Task instructions:
[1] Using the derivation, decide whether each statement agrees with it. For each, answer yes or no and quote the deciding words exactly. (a) It defines u as y divided by the norm of y. (b) It states that z and y point in opposite directions. (c) It calls calculating cos(θ) difficult.
[2] List every displayed equation in the derivation whose left-hand side is z or the norm of z, in the order given.

Calculating $cos(\theta)$ is trivial...

$$cos(\theta) = \frac{\left \| z \right \|}{\left \| x \right \|}$$ $$\left \| z \right \| = \left \| x \right \|cos(\theta )$$

I also know that the dot product can be re-written as...

$$cos(\Theta ) = \frac{xy}{\left \| x \right \| \left \| y \right \|}$$

So by substitution we get...

$$\left \| z \right \| = \frac{xy}{\left \| y \right \|}$$

We can define the direction of $y$ as...

$$u = \frac{y}{\left \| y \right \|}$$

So we now have...

$$\left \| z \right \| = u\cdot x$$

Now since $z$ and $y$ point in the same direction, $u$ can be written as...

$$u = \frac{z}{\left \| z \right \|}$$ $$z = \left \| z \right \|\cdot u$$

Therefore, we have...

$$z = (u \cdot x) u$$

What I find strange is the following two equations...

Entries supplied:
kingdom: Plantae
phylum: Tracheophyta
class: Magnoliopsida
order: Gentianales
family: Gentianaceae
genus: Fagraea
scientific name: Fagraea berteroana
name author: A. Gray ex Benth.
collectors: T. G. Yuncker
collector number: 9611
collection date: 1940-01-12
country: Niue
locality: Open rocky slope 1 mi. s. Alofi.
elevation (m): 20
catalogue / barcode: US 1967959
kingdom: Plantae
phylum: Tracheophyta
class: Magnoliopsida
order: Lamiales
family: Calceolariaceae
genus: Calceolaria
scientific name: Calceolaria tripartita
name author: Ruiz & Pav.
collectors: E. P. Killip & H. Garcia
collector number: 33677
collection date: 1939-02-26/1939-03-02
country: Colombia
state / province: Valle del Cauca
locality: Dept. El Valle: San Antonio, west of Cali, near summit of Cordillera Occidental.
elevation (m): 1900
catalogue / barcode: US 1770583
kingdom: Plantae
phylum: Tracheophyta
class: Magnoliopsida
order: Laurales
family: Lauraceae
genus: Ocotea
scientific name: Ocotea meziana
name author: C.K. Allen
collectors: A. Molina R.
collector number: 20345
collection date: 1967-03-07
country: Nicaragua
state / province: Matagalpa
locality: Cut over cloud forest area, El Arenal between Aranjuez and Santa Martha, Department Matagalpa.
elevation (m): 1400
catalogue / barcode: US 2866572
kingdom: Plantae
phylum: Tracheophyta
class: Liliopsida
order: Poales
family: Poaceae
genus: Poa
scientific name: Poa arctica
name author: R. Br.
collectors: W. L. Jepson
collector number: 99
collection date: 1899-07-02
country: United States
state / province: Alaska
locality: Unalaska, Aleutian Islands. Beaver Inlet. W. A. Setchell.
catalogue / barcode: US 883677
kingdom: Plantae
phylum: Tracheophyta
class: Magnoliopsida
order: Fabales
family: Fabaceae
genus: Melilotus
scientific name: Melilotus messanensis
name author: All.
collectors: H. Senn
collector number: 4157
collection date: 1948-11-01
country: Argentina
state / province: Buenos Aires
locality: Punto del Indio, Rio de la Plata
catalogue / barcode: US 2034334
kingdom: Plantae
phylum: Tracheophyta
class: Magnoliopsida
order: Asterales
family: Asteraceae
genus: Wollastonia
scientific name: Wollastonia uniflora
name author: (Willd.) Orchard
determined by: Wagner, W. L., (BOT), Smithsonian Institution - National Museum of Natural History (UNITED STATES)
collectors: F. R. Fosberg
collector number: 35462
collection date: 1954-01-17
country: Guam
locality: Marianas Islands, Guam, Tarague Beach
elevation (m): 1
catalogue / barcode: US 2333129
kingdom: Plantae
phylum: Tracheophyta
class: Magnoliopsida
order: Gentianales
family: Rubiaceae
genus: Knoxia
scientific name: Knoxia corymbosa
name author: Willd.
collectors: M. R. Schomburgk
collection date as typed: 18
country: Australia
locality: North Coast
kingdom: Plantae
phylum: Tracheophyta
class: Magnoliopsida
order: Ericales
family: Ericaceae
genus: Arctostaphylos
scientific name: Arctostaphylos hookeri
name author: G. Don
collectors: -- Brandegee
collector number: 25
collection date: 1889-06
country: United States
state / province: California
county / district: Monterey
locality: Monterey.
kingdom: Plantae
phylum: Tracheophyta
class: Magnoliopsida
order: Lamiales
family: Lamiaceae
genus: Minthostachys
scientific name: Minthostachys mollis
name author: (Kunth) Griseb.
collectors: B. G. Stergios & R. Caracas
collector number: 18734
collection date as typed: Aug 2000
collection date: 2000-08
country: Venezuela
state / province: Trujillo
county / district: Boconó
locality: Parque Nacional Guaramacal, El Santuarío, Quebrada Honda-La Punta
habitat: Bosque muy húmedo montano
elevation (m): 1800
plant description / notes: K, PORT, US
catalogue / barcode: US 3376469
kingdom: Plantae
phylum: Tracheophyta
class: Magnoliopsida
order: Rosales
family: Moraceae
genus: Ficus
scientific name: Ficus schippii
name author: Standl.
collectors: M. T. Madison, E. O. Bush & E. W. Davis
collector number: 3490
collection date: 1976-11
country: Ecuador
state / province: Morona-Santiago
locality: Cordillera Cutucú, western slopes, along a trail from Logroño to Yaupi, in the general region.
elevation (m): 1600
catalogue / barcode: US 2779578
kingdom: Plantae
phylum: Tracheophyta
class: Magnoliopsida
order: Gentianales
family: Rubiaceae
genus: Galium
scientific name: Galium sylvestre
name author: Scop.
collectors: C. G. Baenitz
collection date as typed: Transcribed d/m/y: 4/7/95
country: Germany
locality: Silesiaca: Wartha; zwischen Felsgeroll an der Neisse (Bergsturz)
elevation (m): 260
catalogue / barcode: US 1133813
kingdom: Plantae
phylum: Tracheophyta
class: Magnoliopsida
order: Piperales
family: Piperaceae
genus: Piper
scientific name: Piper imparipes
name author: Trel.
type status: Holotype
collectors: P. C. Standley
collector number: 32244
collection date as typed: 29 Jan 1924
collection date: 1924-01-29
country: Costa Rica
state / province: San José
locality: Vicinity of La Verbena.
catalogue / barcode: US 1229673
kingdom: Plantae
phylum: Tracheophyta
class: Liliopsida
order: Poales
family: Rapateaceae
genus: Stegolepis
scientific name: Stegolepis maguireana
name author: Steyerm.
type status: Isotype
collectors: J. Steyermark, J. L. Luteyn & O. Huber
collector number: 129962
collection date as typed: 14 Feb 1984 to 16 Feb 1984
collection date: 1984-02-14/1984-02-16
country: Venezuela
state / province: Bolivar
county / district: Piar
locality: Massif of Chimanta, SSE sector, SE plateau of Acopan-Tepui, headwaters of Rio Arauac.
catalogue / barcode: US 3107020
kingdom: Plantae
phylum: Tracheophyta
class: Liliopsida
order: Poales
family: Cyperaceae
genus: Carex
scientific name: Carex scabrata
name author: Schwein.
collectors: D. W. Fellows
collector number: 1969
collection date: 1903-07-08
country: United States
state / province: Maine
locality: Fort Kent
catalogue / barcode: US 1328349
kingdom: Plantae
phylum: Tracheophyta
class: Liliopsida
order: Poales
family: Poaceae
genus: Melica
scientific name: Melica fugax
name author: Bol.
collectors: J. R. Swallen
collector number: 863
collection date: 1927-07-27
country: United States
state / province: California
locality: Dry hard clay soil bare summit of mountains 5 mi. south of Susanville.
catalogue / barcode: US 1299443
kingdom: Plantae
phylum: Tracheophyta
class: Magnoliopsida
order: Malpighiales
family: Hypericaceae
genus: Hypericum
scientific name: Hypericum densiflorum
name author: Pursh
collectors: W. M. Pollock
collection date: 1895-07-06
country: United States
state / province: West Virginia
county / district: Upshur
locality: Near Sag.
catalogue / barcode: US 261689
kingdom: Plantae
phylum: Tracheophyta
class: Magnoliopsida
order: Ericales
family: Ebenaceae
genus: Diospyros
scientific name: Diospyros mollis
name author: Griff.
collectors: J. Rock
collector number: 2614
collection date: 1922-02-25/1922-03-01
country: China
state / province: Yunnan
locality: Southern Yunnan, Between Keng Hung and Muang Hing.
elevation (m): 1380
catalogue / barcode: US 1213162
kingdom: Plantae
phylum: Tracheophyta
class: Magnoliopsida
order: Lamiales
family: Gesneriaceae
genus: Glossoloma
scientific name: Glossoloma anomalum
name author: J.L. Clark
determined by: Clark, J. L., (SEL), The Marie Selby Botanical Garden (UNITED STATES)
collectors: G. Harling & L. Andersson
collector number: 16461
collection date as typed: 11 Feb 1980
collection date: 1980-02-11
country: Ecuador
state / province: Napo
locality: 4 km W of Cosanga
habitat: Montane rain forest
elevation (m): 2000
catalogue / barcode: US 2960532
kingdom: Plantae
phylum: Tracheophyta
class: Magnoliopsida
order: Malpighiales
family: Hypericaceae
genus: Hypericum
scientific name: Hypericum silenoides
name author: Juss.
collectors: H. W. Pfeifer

Answers to the exercises:
[1]
(a) Yes: "We can define the direction of $y$ as..." followed by "$$u = \frac{y}{\left \| y \right \|}$$"
(b) No: "Now since $z$ and $y$ point in the same direction"
(c) No: "Calculating $cos(\theta)$ is trivial..."

[2]
1. $$\left \| z \right \| = \left \| x \right \|cos(\theta )$$
2. $$\left \| z \right \| = \frac{xy}{\left \| y \right \|}$$
3. $$\left \| z \right \| = u\cdot x$$
4. $$z = \left \| z \right \|\cdot u$$
5. $$z = (u \cdot x) u$$